Despite those challenges, RIM remains committed to the tablet market, executives said. The market is in its infancy and it makes sense to be in both the smartphone and the tablet markets, Lazaridis said. In addition, RIM hopes that when it releases an update to the operating system, which will include native email and a player for running Android apps, sales will improve.
The company also took a $54 million charge related to the service outage it experienced during the quarter.
Once the predominant developer of smartphones used in enterprises, RIM has failed to keep up with new competition from Apple, Google, and others. It is preparing an overhaul of the software that runs on its phones but must convince people to buy its current generation of phones until that new platform is released. That is proving to be a challenge already. The company expects to ship between 11 million and 12 million phones in the fourth quarter, down from 14 million in the third. But RIM has now decided to delay the launch of that new platform.
Although RIM previously wasn't specific about when it would launch the new BlackBerry 10 platform, many observers had expected the phones to appear by mid-2012, a few months after the expected February release of the revised PlayBook OS, which is based on the same QNX operating system to be used in Blackberry 10; in fact the plan is to unify the smartphone and tablet OSes as BlackBerry 10. Now RIM says it won't ship until the "later part" of 2012 because the company has decided to use a more advanced chipset that will offer improved power efficiency. The chipsets won't be available until the middle of the year, according to RIM.

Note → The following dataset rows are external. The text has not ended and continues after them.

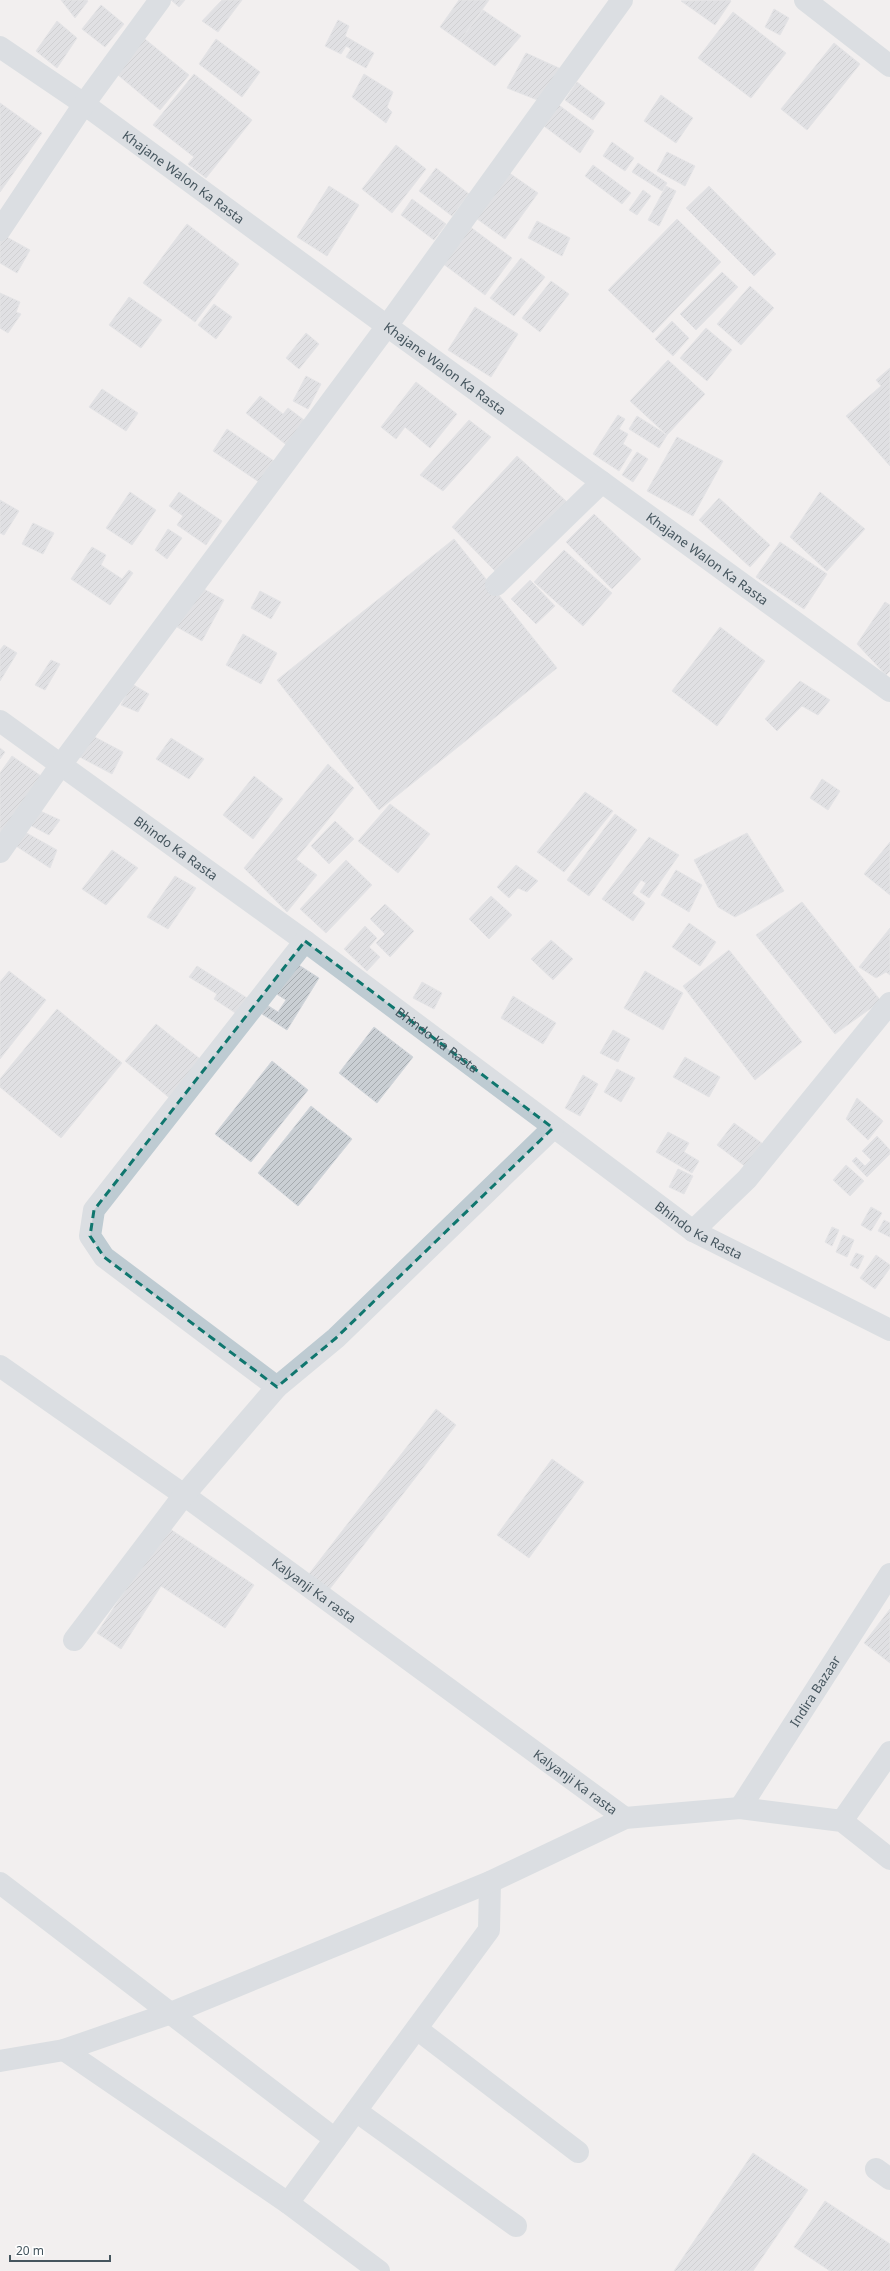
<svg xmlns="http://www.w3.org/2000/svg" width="890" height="2271" font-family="'Noto Sans',sans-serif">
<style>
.building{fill:url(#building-hatch);stroke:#d2d6db}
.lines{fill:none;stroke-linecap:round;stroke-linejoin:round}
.minor{stroke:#becbd2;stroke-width:22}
.marked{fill:none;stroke:#0f766e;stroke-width:3;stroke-dasharray:8 5;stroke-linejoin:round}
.labels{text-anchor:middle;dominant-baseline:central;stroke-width:4;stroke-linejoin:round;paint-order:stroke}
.street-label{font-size:13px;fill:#45555e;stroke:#fff}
</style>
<defs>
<pattern id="building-hatch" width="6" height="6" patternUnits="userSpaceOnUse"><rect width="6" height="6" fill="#cacfd4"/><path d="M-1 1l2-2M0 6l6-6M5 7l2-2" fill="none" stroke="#a6abaf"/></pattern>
</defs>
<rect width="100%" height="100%" fill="#f2efef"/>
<g class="building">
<path d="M61 0H86L88 1 75 18Z"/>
<path d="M171 0H185L179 7Z"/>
<path d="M222 0H242L218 32 202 21Z"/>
<path d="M459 0H489L460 41 440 27Z"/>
<path d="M730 0 731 1 715 25 681 1Z"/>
<path d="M101 5 124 24 105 47 82 29Z"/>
<path d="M774 9 789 18 780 35 765 27Z"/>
<path d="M483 10 521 36 495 66 460 41Z"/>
<path d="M733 12 786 53 751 98 698 58Z"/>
<path d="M338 20 349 26 345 36 374 53 366 68 346 57 351 49 346 46 341 54 325 46Z"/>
<path d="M57 21 77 38 57 68 36 51Z"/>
<path d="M140 35 189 75 160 110 112 70Z"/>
<path d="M216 39 260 72 242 97 199 64Z"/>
<path d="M834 43 860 64 807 130 781 109Z"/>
<path d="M526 53 561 69 540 101 507 88Z"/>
<path d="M194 74 252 120 206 178 188 164 194 157 153 125Z"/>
<path d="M364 74 393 92 387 107 392 112 386 123 352 97Z"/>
<path d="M577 82 605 103 593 120 565 100Z"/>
<path d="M661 95 693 118 676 143 644 121Z"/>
<path d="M0 103 42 133 0 192Z"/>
<path d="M556 103 594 131 580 153 540 123Z"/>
<path d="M612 142 634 158 625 171 603 156Z"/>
<path d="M396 145 426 169 392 213 362 189Z"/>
<path d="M667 152 695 166 685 186 657 171Z"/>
<path d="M638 163 667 183 662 191 632 172Z"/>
<path d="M593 165 631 193 622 204 585 176Z"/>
<path d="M436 168 469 194 452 216 419 191Z"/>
<path d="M505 170 538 193 505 239 473 216Z"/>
<path d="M329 186 359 205 327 256 297 237Z"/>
<path d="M666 186 676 191 659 226 648 220Z"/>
<path d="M709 186 776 254 754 276 686 208Z"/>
<path d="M643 190 651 196 637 215 629 210Z"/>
<path d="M412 199 446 224 434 240 401 215Z"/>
<path d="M677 219 721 262 653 333 608 290Z"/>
<path d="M537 221 570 238 562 256 528 238Z"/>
<path d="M465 223 512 258 485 295 438 260Z"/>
<path d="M187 224 239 264 195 322 143 283Z"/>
<path d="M3 235 30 250 17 273 0 263V240Z"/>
<path d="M521 258 545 277 514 316 490 298Z"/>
<path d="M722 272 738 287 696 330 680 314Z"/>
<path d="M551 281 569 294 540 332 522 318Z"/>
<path d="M750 286 774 308 741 345 717 324Z"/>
<path d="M0 293 20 302 16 312 21 314 8 333 0 328Z"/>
<path d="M129 297 162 320 141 348 109 325Z"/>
<path d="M214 304 232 317 216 339 198 325Z"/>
<path d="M475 307 518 334 491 377 448 350Z"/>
<path d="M672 321 689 338 673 356 655 339Z"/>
<path d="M706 328 732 350 707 381 680 358Z"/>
<path d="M306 333 319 344 299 369 286 358Z"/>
<path d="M668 360 705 394 667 435 630 401Z"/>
<path d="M890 368V466L846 416 881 386 876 380Z"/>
<path d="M306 376 321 384 308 409 293 401Z"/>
<path d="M416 382 457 414 430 448 405 427 396 439 381 427Z"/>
<path d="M102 389 138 413 126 431 89 407Z"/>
<path d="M260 396 283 414 288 408 308 423 289 447 246 413Z"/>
<path d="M618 415 625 419 619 429 628 434 623 444 632 450 619 471 593 454Z"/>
<path d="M637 416 667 435 659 448 629 429Z"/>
<path d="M469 420 491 437 443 491 420 475Z"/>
<path d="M227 429 274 461 259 482 213 451Z"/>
<path d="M677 437 723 461 693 516 647 491Z"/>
<path d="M637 452 648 459 633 482 622 475Z"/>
<path d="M517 456 567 502 498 574 452 527Z"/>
<path d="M130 492 156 510 132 545 106 528Z"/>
<path d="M179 492 222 521 206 545 177 525 183 516 169 506Z"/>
<path d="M820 492 865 529 827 571 790 537Z"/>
<path d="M719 498 770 545 750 567 699 520Z"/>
<path d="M0 500 19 511 4 535 0 533Z"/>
<path d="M594 514 641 559 612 589 566 542Z"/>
<path d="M33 523 54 533 43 554 22 544Z"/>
<path d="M168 529 182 538 167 559 155 550Z"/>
<path d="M454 539 557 668 379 810 277 680Z"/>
<path d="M780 542 827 574 804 609 756 577Z"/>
<path d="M92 547 106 555 101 565 122 579 129 570 133 573 110 605 71 579Z"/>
<path d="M564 550 612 593 583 626 534 582Z"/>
<path d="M530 580 555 606 536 624 511 599Z"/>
<path d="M200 587 224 600 202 641 177 627Z"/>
<path d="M260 591 281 602 271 619 251 608Z"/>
<path d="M885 602 890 605V671L886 675 857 644Z"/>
<path d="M720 627 765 661 717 726 672 691Z"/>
<path d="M243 634 277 653 261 684 226 665Z"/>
<path d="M4 645 17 653 0 681V650Z"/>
<path d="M51 660 60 664 45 690 35 685Z"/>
<path d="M800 681 830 700 818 715 802 706 777 731 765 719Z"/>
<path d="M132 684 149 694 138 712 121 705Z"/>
<path d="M89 734 123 752 112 774 78 756Z"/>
<path d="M171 738 204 759 189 779 156 759Z"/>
<path d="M0 748 5 752 0 759Z"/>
<path d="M12 756 44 778 0 839V773Z"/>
<path d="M328 764 354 788 296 859 317 875 287 912 244 868Z"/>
<path d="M254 776 283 799 253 839 223 815Z"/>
<path d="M822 779 840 791 828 810 810 798Z"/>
<path d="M585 792 613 811 564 872 537 852Z"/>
<path d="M390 804 430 834 398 873 358 841Z"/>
<path d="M38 810 60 820 49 835 30 825Z"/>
<path d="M615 814 637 830 589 896 567 880Z"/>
<path d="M335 821 354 839 329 864 311 846Z"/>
<path d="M23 831 57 850 50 868 16 846Z"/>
<path d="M747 833 784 891 735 917 718 907 694 860Z"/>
<path d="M649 837 679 855 649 898 640 892 646 883 641 880 632 893 645 903 633 921 602 899Z"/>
<path d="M890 842V895L864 874Z"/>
<path d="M112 850 138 868 106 905 82 889Z"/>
<path d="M346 860 372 885 326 933 300 909Z"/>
<path d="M516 865 538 881 527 892 518 888 509 898 497 887Z"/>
<path d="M676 870 702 885 689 912 661 895Z"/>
<path d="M175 876 196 888 168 929 147 917Z"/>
<path d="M491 896 512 915 489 939 469 919Z"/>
<path d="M802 902 881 1001 835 1034 756 935Z"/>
<path d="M385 904 414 931 390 957 376 943 385 934 370 919Z"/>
<path d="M689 923 716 942 700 966 672 947Z"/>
<path d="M365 926 377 938 369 947 380 957 367 971 344 949Z"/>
<path d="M890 928V975L886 972 876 978 859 967Z"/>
<path d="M551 940 573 959 553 980 531 959Z"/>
<path d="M729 950 802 1042 755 1080 683 986Z"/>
<path d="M294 962 319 978 287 1030 262 1014 267 1005 278 1012 286 1000 275 993Z"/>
<path d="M197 966 247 998 237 1014 214 999 217 994 189 977Z"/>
<path d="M9 971 46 1000 0 1059V982Z"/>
<path d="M645 971 683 993 663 1030 624 1008Z"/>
<path d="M422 982 442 993 434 1009 413 998Z"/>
<path d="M513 996 556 1023 543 1044 501 1018Z"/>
<path d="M57 1009 122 1063 61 1138 0 1087V1079Z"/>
<path d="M156 1024 204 1062 172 1100 125 1061Z"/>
<path d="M374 1027 413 1057 377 1103 339 1073Z"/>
<path d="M613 1030 630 1039 618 1062 600 1053Z"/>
<path d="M685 1057 720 1077 709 1097 673 1077Z"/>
<path d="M272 1061 308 1090 251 1162 215 1134Z"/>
<path d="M617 1069 635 1078 621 1102 604 1092Z"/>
<path d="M583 1075 598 1084 580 1116 565 1108Z"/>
<path d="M857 1098 883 1121 868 1140 846 1119Z"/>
<path d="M311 1106 352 1139 298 1206 258 1173Z"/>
<path d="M734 1123 763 1144 746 1167 717 1145Z"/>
<path d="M668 1132 689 1143 684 1152 699 1161 692 1173 656 1152Z"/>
<path d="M877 1136 890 1150V1154L867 1177 852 1161 856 1157 865 1166 871 1160 862 1151Z"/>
<path d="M846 1165 864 1181 850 1196 833 1180Z"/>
<path d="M678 1169 693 1176 684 1194 669 1187Z"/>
<path d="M871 1207 882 1213 871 1231 861 1225Z"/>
<path d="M884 1220 890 1223V1237L878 1231Z"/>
<path d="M832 1227 839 1230 832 1246 825 1242Z"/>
<path d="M843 1235 854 1240 847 1257 836 1252Z"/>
<path d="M856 1253 864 1256 858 1269 850 1265Z"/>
<path d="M876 1255 890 1265V1268L875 1289 860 1278Z"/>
<path d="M436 1409 456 1425 329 1590 309 1574Z"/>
<path d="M552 1459 584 1482 529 1558 497 1535Z"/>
<path d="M167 1527 254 1585 225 1628 161 1586 121 1649 97 1633Z"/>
<path d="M890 1609V1663L864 1643Z"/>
<path d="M753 2153 808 2190 753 2271H674Z"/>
<path d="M825 2201 890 2244V2271H830L794 2247Z"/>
</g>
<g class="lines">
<g class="minor">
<path d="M805 0 890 66"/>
<path id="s1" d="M0 47 84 104 387 326 890 691"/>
<path d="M0 230 84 104 160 0"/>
<path d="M496 585 602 482"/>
<path id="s2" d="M0 721 305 941 693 1231 890 1330"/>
<path d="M0 852 60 766 387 326 622 0"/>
<path d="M693 1231 747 1179 890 1003"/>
<path id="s3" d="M0 1366 184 1495 625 1818"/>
<path d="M277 1387 104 1257 90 1236 94 1210 305 941"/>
<path d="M74 1640 184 1495 277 1387 336 1338 553 1128"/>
<path id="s4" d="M740 1808 890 1574"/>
<path d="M842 1821 890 1752"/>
<path d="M0 1883 335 2139"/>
<path d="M417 2029 578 2152"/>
<path d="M64 2050 288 2203 489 1930 490 1882"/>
<path d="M0 2061 64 2050 171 2013 490 1882 625 1818 740 1808 842 1821 890 1859"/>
<path d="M356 2111 516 2226"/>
<path d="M876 2169 890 2179"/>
<path d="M288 2203 379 2271"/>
</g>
</g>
<path d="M0 0H890V2271H0ZM305 941 553 1128 336 1338 277 1387 104 1257 90 1236 94 1210Z" fill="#f2efef" fill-opacity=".55" fill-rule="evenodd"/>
<path class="marked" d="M305 941 553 1128 336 1338 277 1387 104 1257 90 1236 94 1210Z"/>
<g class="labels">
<g class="street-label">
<text stroke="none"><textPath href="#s1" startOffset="225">Khajane Walon Ka Rasta</textPath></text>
<text stroke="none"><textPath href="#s1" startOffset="549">Khajane Walon Ka Rasta</textPath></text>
<text stroke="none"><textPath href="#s1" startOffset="873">Khajane Walon Ka Rasta</textPath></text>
<text stroke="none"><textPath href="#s2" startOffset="217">Bhindo Ka Rasta</textPath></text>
<text stroke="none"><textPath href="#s2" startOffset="541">Bhindo Ka Rasta</textPath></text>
<text stroke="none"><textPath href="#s2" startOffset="865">Bhindo Ka Rasta</textPath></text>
<text stroke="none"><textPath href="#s3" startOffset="386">Kalyanji Ka rasta</textPath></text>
<text stroke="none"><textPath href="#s4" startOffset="139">Indira Bazaar</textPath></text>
<text stroke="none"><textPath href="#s3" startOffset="710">Kalyanji Ka rasta</textPath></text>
</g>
</g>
<path d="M10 2255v6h100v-6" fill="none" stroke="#45555e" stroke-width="2"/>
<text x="16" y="2255" font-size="12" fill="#45555e" stroke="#ffffff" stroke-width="3" paint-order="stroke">20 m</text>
</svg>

In the meantime, RIM promised investors that it would aggressively work to cut costs. "I want to reiterate our commitment to completing this challenging transition. We'll leave no stone unturned when evaluating the business," Lazaridis said. The company is looking at its supply chain, partnerships, licensing opportunities, organizational and management structure, and the number of products it releases for places to cut costs or improve performance. It is not looking at reducing headcount, however, they said.